Direction | Copy out each line of the material below with no changes.

(Stored dataset items)

(begin)

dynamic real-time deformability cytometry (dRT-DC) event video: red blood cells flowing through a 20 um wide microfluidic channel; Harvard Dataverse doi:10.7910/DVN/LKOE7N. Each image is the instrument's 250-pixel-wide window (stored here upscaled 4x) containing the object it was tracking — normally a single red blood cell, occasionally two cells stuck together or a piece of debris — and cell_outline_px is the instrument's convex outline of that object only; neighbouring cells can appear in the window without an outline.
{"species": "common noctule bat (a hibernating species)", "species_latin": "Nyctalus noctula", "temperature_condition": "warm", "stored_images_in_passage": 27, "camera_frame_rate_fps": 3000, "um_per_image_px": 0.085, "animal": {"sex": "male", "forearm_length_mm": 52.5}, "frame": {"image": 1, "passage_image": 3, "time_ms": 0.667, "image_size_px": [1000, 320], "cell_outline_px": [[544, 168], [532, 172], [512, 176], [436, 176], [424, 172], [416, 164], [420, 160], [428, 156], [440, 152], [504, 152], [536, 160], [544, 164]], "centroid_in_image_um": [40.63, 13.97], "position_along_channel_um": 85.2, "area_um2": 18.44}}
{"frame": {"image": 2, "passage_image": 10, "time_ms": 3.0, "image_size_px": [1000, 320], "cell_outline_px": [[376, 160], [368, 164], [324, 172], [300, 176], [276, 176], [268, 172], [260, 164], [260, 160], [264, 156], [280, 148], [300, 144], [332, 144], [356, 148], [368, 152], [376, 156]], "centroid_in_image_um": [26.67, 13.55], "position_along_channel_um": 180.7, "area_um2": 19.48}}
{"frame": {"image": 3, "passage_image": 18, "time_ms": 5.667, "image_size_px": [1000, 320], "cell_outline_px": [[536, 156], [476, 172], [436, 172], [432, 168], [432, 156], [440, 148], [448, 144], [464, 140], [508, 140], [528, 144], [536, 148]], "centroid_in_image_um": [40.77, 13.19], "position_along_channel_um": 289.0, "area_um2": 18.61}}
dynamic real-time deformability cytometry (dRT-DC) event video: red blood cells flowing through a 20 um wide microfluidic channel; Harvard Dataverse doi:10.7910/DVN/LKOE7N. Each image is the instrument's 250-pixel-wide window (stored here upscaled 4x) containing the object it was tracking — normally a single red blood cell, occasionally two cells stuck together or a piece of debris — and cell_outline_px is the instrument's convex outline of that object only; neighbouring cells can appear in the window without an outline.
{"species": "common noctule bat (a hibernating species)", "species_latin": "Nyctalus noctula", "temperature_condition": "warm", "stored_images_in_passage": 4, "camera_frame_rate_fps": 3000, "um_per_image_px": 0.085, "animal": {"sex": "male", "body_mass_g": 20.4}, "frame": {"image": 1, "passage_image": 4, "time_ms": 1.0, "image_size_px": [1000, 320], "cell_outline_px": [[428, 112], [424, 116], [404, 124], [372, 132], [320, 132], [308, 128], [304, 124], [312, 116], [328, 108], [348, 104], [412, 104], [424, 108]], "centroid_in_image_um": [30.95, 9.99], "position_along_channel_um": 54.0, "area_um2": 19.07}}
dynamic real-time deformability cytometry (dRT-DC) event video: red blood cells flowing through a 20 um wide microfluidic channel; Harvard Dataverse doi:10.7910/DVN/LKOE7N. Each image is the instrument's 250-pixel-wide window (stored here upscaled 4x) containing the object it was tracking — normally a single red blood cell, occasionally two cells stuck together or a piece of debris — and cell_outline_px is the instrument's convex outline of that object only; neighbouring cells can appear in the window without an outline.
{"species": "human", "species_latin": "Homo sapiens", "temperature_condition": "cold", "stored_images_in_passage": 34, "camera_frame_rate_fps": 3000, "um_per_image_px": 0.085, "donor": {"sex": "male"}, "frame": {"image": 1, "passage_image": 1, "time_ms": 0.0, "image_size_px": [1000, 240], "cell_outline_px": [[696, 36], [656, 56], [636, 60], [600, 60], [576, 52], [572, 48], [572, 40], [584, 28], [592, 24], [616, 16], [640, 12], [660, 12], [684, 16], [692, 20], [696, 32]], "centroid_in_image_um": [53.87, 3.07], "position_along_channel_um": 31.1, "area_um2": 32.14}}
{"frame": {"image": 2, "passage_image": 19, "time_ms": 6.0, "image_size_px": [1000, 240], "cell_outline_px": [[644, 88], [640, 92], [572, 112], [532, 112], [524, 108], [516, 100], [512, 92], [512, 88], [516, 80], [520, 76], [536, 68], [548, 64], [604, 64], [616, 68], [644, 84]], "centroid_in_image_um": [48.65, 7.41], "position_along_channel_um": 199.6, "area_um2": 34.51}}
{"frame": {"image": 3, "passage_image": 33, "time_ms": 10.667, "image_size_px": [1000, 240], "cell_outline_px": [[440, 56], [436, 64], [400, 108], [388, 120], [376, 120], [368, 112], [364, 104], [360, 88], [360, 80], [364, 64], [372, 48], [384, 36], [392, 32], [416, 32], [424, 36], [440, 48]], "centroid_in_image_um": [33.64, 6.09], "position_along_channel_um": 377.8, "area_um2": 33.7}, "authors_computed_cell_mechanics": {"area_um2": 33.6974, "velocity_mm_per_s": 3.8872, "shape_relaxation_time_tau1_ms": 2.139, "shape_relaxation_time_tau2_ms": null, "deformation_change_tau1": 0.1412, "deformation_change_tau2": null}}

(end)

Right answer |
dynamic real-time deformability cytometry (dRT-DC) event video: red blood cells flowing through a 20 um wide microfluidic channel; Harvard Dataverse doi:10.7910/DVN/LKOE7N. Each image is the instrument's 250-pixel-wide window (stored here upscaled 4x) containing the object it was tracking — normally a single red blood cell, occasionally two cells stuck together or a piece of debris — and cell_outline_px is the instrument's convex outline of that object only; neighbouring cells can appear in the window without an outline.
{"species": "common noctule bat (a hibernating species)", "species_latin": "Nyctalus noctula", "temperature_condition": "warm", "stored_images_in_passage": 27, "camera_frame_rate_fps": 3000, "um_per_image_px": 0.085, "animal": {"sex": "male", "forearm_length_mm": 52.5}, "frame": {"image": 1, "passage_image": 3, "time_ms": 0.667, "image_size_px": [1000, 320], "cell_outline_px": [[544, 168], [532, 172], [512, 176], [436, 176], [424, 172], [416, 164], [420, 160], [428, 156], [440, 152], [504, 152], [536, 160], [544, 164]], "centroid_in_image_um": [40.63, 13.97], "position_along_channel_um": 85.2, "area_um2": 18.44}}
{"frame": {"image": 2, "passage_image": 10, "time_ms": 3.0, "image_size_px": [1000, 320], "cell_outline_px": [[376, 160], [368, 164], [324, 172], [300, 176], [276, 176], [268, 172], [260, 164], [260, 160], [264, 156], [280, 148], [300, 144], [332, 144], [356, 148], [368, 152], [376, 156]], "centroid_in_image_um": [26.67, 13.55], "position_along_channel_um": 180.7, "area_um2": 19.48}}
{"frame": {"image": 3, "passage_image": 18, "time_ms": 5.667, "image_size_px": [1000, 320], "cell_outline_px": [[536, 156], [476, 172], [436, 172], [432, 168], [432, 156], [440, 148], [448, 144], [464, 140], [508, 140], [528, 144], [536, 148]], "centroid_in_image_um": [40.77, 13.19], "position_along_channel_um": 289.0, "area_um2": 18.61}}
dynamic real-time deformability cytometry (dRT-DC) event video: red blood cells flowing through a 20 um wide microfluidic channel; Harvard Dataverse doi:10.7910/DVN/LKOE7N. Each image is the instrument's 250-pixel-wide window (stored here upscaled 4x) containing the object it was tracking — normally a single red blood cell, occasionally two cells stuck together or a piece of debris — and cell_outline_px is the instrument's convex outline of that object only; neighbouring cells can appear in the window without an outline.
{"species": "common noctule bat (a hibernating species)", "species_latin": "Nyctalus noctula", "temperature_condition": "warm", "stored_images_in_passage": 4, "camera_frame_rate_fps": 3000, "um_per_image_px": 0.085, "animal": {"sex": "male", "body_mass_g": 20.4}, "frame": {"image": 1, "passage_image": 4, "time_ms": 1.0, "image_size_px": [1000, 320], "cell_outline_px": [[428, 112], [424, 116], [404, 124], [372, 132], [320, 132], [308, 128], [304, 124], [312, 116], [328, 108], [348, 104], [412, 104], [424, 108]], "centroid_in_image_um": [30.95, 9.99], "position_along_channel_um": 54.0, "area_um2": 19.07}}
dynamic real-time deformability cytometry (dRT-DC) event video: red blood cells flowing through a 20 um wide microfluidic channel; Harvard Dataverse doi:10.7910/DVN/LKOE7N. Each image is the instrument's 250-pixel-wide window (stored here upscaled 4x) containing the object it was tracking — normally a single red blood cell, occasionally two cells stuck together or a piece of debris — and cell_outline_px is the instrument's convex outline of that object only; neighbouring cells can appear in the window without an outline.
{"species": "human", "species_latin": "Homo sapiens", "temperature_condition": "cold", "stored_images_in_passage": 34, "camera_frame_rate_fps": 3000, "um_per_image_px": 0.085, "donor": {"sex": "male"}, "frame": {"image": 1, "passage_image": 1, "time_ms": 0.0, "image_size_px": [1000, 240], "cell_outline_px": [[696, 36], [656, 56], [636, 60], [600, 60], [576, 52], [572, 48], [572, 40], [584, 28], [592, 24], [616, 16], [640, 12], [660, 12], [684, 16], [692, 20], [696, 32]], "centroid_in_image_um": [53.87, 3.07], "position_along_channel_um": 31.1, "area_um2": 32.14}}
{"frame": {"image": 2, "passage_image": 19, "time_ms": 6.0, "image_size_px": [1000, 240], "cell_outline_px": [[644, 88], [640, 92], [572, 112], [532, 112], [524, 108], [516, 100], [512, 92], [512, 88], [516, 80], [520, 76], [536, 68], [548, 64], [604, 64], [616, 68], [644, 84]], "centroid_in_image_um": [48.65, 7.41], "position_along_channel_um": 199.6, "area_um2": 34.51}}
{"frame": {"image": 3, "passage_image": 33, "time_ms": 10.667, "image_size_px": [1000, 240], "cell_outline_px": [[440, 56], [436, 64], [400, 108], [388, 120], [376, 120], [368, 112], [364, 104], [360, 88], [360, 80], [364, 64], [372, 48], [384, 36], [392, 32], [416, 32], [424, 36], [440, 48]], "centroid_in_image_um": [33.64, 6.09], "position_along_channel_um": 377.8, "area_um2": 33.7}, "authors_computed_cell_mechanics": {"area_um2": 33.6974, "velocity_mm_per_s": 3.8872, "shape_relaxation_time_tau1_ms": 2.139, "shape_relaxation_time_tau2_ms": null, "deformation_change_tau1": 0.1412, "deformation_change_tau2": null}}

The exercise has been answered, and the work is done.